# Reasonable Kickboxing in Dallas?



## Neha (Dec 25, 2007)

This is a repeated thread from a beginner board. I JUST realized this forum might be more appropriate for my question. Sorry if you've seen it twice.
Executive Summary​I am looking for a gym/dojo with the following: 1. Intense Training (possibly Muay Thai/kickboxing)​2. Young atmosphere​3. Reasonable dues​Anybody know a place like that in Dallas?


Okay, so I'm not new to the martial arts with two black belts, but I am definately new to the Dallas Area. I crave the disciple I found in Taekwondo and the intense training from Shotokan. I would like to try something new that incorporates the things I loved about my previous experiences. 

I really want something that will kick my butt. I like the group environment, competition (both in class and at tournaments), and the guidance of a teacher. I am leaning towards Muay Thai but I really have no preferance when it comes to which art.

My alterior motive is social networking. I was hoping for a dojo/gym with other twenty somethings who share my interest in martial arts. Dallas has some great things to see and do, but very few of them can be seen and done alone. 

I looked into Lions Den after my co-worker visited the gym. She has never practiced martial arts (she took ballet when she was younger hehe) and she loved the the Lion's Den. Young crowd, instructors push hard, and cute guys (always a plus). But she overheard someone saying that monthly membership dues are $109! I can't pay $109 a month! I've got bills to pay! And a gym membership I can't get out of!


----------



## TKDJUDO (Dec 28, 2007)

I know a couple Gyms in Greater Dallas, mostly in the Irving and Plano area. Didn't train there, but my close friends did for a while.

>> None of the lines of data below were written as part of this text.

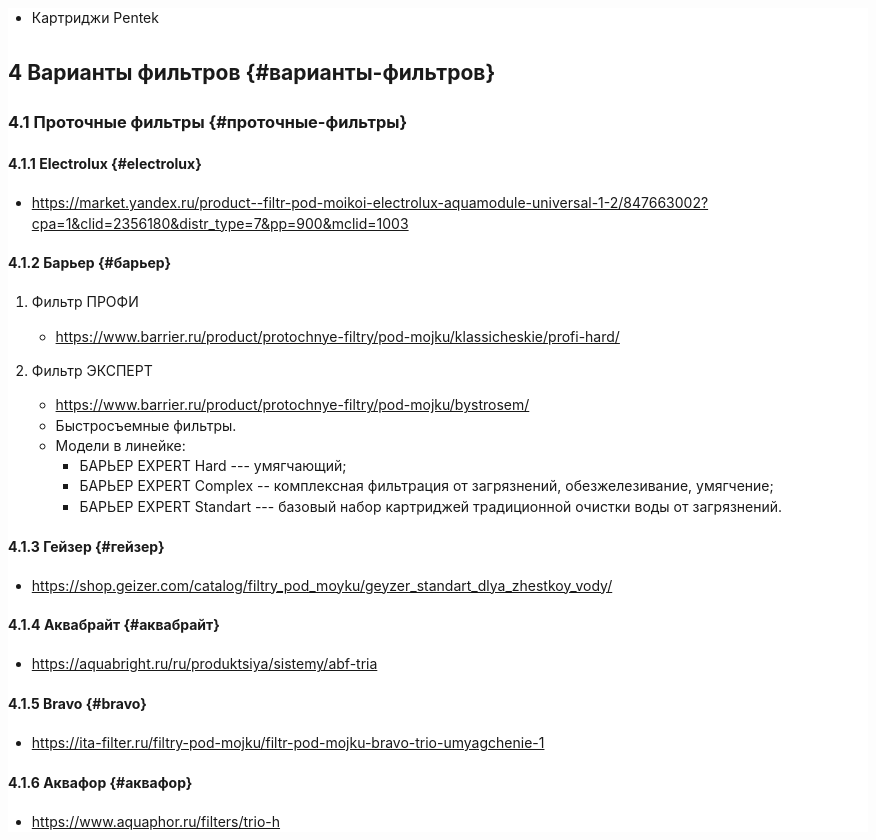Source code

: -   Картриджи Pentek


## <span class="section-num">4</span> Варианты фильтров {#варианты-фильтров}


### <span class="section-num">4.1</span> Проточные фильтры {#проточные-фильтры}


#### <span class="section-num">4.1.1</span> Electrolux {#electrolux}

-   <https://market.yandex.ru/product--filtr-pod-moikoi-electrolux-aquamodule-universal-1-2/847663002?cpa=1&clid=2356180&distr_type=7&pp=900&mclid=1003>


#### <span class="section-num">4.1.2</span> Барьер {#барьер}



1.  Фильтр ПРОФИ

    -   <https://www.barrier.ru/product/protochnye-filtry/pod-mojku/klassicheskie/profi-hard/>



2.  Фильтр ЭКСПЕРТ

    -   <https://www.barrier.ru/product/protochnye-filtry/pod-mojku/bystrosem/>
    -   Быстросъемные фильтры.
    -   Модели в линейке:
        -   БАРЬЕР EXPERT Hard --- умягчающий;
        -   БАРЬЕР EXPERT Complex -- комплексная фильтрация от загрязнений, обезжелезивание, умягчение;
        -   БАРЬЕР EXPERT Standart --- базовый набор картриджей традиционной очистки воды от загрязнений.


#### <span class="section-num">4.1.3</span> Гейзер {#гейзер}

-   <https://shop.geizer.com/catalog/filtry_pod_moyku/geyzer_standart_dlya_zhestkoy_vody/>


#### <span class="section-num">4.1.4</span> Аквабрайт {#аквабрайт}

-   <https://aquabright.ru/ru/produktsiya/sistemy/abf-tria>


#### <span class="section-num">4.1.5</span> Bravo {#bravo}

-   <https://ita-filter.ru/filtry-pod-mojku/filtr-pod-mojku-bravo-trio-umyagchenie-1>


#### <span class="section-num">4.1.6</span> Аквафор {#аквафор}

-   <https://www.aquaphor.ru/filters/trio-h>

Saekson Janjira Muay Thai Kickbixing - www.saekson.com (Plano, TX)

George Prevalsky Boxing & Muay Thai - www.muaythaiboxing.com (Irving, TX)



There was one in the Fort Worth area that I think you should visit. Instructors are amazing. I used to live in the Fort Worth Area :karate: Definately worth the drive.

Peak Performance BJJ & Muay Thai - http://www.peakbjj.com/ (North Richland Hills, TX)

Hope This helps

Cheers


----------



## Neha (Dec 28, 2007)

Best advice I've gotten so far. Thanks!


----------